Could every entry be set down once more, exactly as given?

> Stored data entries
····················
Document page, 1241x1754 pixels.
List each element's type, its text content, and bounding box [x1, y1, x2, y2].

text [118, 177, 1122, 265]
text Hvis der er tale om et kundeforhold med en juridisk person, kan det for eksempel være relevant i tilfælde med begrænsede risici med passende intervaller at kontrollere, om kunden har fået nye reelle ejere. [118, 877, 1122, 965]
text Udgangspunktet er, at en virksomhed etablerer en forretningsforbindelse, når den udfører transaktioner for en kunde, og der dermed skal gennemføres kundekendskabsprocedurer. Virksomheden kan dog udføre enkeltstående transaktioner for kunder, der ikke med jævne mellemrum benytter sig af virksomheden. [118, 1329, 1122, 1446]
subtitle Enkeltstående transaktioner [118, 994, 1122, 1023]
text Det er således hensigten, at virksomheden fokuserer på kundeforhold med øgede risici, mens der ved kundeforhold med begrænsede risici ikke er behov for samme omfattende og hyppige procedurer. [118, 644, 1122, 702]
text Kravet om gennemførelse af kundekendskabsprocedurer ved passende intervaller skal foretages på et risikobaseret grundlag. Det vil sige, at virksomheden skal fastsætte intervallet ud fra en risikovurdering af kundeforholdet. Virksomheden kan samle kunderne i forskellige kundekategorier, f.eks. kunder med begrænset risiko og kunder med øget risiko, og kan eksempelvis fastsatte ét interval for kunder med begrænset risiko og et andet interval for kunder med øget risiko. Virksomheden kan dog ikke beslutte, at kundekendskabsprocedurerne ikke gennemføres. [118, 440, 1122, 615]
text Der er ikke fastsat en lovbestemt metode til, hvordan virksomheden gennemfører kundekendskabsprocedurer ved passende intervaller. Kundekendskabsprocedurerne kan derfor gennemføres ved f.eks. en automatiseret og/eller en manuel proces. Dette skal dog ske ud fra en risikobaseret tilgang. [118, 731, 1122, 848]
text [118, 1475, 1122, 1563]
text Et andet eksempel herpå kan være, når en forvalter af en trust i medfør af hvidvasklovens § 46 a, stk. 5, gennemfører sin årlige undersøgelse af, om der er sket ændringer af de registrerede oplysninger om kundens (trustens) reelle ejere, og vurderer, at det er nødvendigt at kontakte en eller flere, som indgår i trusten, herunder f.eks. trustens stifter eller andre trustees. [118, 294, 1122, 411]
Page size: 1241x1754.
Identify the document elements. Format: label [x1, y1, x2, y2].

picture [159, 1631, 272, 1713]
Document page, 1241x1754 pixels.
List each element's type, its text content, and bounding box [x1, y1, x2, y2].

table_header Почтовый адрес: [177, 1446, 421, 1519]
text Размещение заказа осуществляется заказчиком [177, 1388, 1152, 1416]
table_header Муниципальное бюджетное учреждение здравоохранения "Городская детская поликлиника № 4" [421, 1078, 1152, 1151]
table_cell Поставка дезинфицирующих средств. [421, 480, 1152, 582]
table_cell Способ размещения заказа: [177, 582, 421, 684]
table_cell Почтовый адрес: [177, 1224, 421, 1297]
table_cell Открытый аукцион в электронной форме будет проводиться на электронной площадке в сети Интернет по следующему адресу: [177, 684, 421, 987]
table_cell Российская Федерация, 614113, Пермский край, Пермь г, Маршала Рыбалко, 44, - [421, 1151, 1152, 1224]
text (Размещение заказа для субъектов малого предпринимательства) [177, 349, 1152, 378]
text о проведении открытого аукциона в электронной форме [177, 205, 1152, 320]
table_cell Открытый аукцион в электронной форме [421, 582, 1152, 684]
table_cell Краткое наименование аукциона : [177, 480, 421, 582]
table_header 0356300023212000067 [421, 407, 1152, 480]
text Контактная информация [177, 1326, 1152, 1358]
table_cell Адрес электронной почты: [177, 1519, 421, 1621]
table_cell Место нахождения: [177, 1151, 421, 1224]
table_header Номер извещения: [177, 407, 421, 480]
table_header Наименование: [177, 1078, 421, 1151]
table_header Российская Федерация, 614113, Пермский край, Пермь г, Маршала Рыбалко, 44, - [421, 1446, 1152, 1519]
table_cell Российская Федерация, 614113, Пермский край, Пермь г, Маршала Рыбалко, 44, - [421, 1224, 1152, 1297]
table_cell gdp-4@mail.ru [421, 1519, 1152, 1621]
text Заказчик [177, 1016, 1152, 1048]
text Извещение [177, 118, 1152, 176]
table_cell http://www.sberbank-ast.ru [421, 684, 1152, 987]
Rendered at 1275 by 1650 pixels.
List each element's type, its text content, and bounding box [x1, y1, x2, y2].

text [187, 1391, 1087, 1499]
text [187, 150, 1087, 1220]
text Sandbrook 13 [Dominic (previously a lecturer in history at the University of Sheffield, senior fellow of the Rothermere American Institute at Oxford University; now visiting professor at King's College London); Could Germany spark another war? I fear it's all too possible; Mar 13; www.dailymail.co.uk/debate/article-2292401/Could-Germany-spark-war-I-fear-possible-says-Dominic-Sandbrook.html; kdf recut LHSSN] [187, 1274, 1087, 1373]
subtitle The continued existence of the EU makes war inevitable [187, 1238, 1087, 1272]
····················
> OUTPUT OF THE TASK
Document page, 1241x1754 pixels.
List each element's type, its text content, and bounding box [x1, y1, x2, y2].

text [118, 177, 1122, 265]
text Hvis der er tale om et kundeforhold med en juridisk person, kan det for eksempel være relevant i tilfælde med begrænsede risici med passende intervaller at kontrollere, om kunden har fået nye reelle ejere. [118, 877, 1122, 965]
text Udgangspunktet er, at en virksomhed etablerer en forretningsforbindelse, når den udfører transaktioner for en kunde, og der dermed skal gennemføres kundekendskabsprocedurer. Virksomheden kan dog udføre enkeltstående transaktioner for kunder, der ikke med jævne mellemrum benytter sig af virksomheden. [118, 1329, 1122, 1446]
subtitle Enkeltstående transaktioner [118, 994, 1122, 1023]
text Det er således hensigten, at virksomheden fokuserer på kundeforhold med øgede risici, mens der ved kundeforhold med begrænsede risici ikke er behov for samme omfattende og hyppige procedurer. [118, 644, 1122, 702]
text Kravet om gennemførelse af kundekendskabsprocedurer ved passende intervaller skal foretages på et risikobaseret grundlag. Det vil sige, at virksomheden skal fastsætte intervallet ud fra en risikovurdering af kundeforholdet. Virksomheden kan samle kunderne i forskellige kundekategorier, f.eks. kunder med begrænset risiko og kunder med øget risiko, og kan eksempelvis fastsatte ét interval for kunder med begrænset risiko og et andet interval for kunder med øget risiko. Virksomheden kan dog ikke beslutte, at kundekendskabsprocedurerne ikke gennemføres. [118, 440, 1122, 615]
text Der er ikke fastsat en lovbestemt metode til, hvordan virksomheden gennemfører kundekendskabsprocedurer ved passende intervaller. Kundekendskabsprocedurerne kan derfor gennemføres ved f.eks. en automatiseret og/eller en manuel proces. Dette skal dog ske ud fra en risikobaseret tilgang. [118, 731, 1122, 848]
text [118, 1475, 1122, 1563]
text Et andet eksempel herpå kan være, når en forvalter af en trust i medfør af hvidvasklovens § 46 a, stk. 5, gennemfører sin årlige undersøgelse af, om der er sket ændringer af de registrerede oplysninger om kundens (trustens) reelle ejere, og vurderer, at det er nødvendigt at kontakte en eller flere, som indgår i trusten, herunder f.eks. trustens stifter eller andre trustees. [118, 294, 1122, 411]
Page size: 1241x1754.
Identify the document elements. Format: label [x1, y1, x2, y2].

picture [159, 1631, 272, 1713]
Document page, 1241x1754 pixels.
List each element's type, its text content, and bounding box [x1, y1, x2, y2].

table_header Почтовый адрес: [177, 1446, 421, 1519]
text Размещение заказа осуществляется заказчиком [177, 1388, 1152, 1416]
table_header Муниципальное бюджетное учреждение здравоохранения "Городская детская поликлиника № 4" [421, 1078, 1152, 1151]
table_cell Поставка дезинфицирующих средств. [421, 480, 1152, 582]
table_cell Способ размещения заказа: [177, 582, 421, 684]
table_cell Почтовый адрес: [177, 1224, 421, 1297]
table_cell Открытый аукцион в электронной форме будет проводиться на электронной площадке в сети Интернет по следующему адресу: [177, 684, 421, 987]
table_cell Российская Федерация, 614113, Пермский край, Пермь г, Маршала Рыбалко, 44, - [421, 1151, 1152, 1224]
text (Размещение заказа для субъектов малого предпринимательства) [177, 349, 1152, 378]
text о проведении открытого аукциона в электронной форме [177, 205, 1152, 320]
table_cell Открытый аукцион в электронной форме [421, 582, 1152, 684]
table_cell Краткое наименование аукциона : [177, 480, 421, 582]
table_header 0356300023212000067 [421, 407, 1152, 480]
text Контактная информация [177, 1326, 1152, 1358]
table_cell Адрес электронной почты: [177, 1519, 421, 1621]
table_cell Место нахождения: [177, 1151, 421, 1224]
table_header Номер извещения: [177, 407, 421, 480]
table_header Наименование: [177, 1078, 421, 1151]
table_header Российская Федерация, 614113, Пермский край, Пермь г, Маршала Рыбалко, 44, - [421, 1446, 1152, 1519]
table_cell Российская Федерация, 614113, Пермский край, Пермь г, Маршала Рыбалко, 44, - [421, 1224, 1152, 1297]
table_cell gdp-4@mail.ru [421, 1519, 1152, 1621]
text Заказчик [177, 1016, 1152, 1048]
text Извещение [177, 118, 1152, 176]
table_cell http://www.sberbank-ast.ru [421, 684, 1152, 987]
Rendered at 1275 by 1650 pixels.
List each element's type, its text content, and bounding box [x1, y1, x2, y2].

text [187, 1391, 1087, 1499]
text [187, 150, 1087, 1220]
text Sandbrook 13 [Dominic (previously a lecturer in history at the University of Sheffield, senior fellow of the Rothermere American Institute at Oxford University; now visiting professor at King's College London); Could Germany spark another war? I fear it's all too possible; Mar 13; www.dailymail.co.uk/debate/article-2292401/Could-Germany-spark-war-I-fear-possible-says-Dominic-Sandbrook.html; kdf recut LHSSN] [187, 1274, 1087, 1373]
subtitle The continued existence of the EU makes war inevitable [187, 1238, 1087, 1272]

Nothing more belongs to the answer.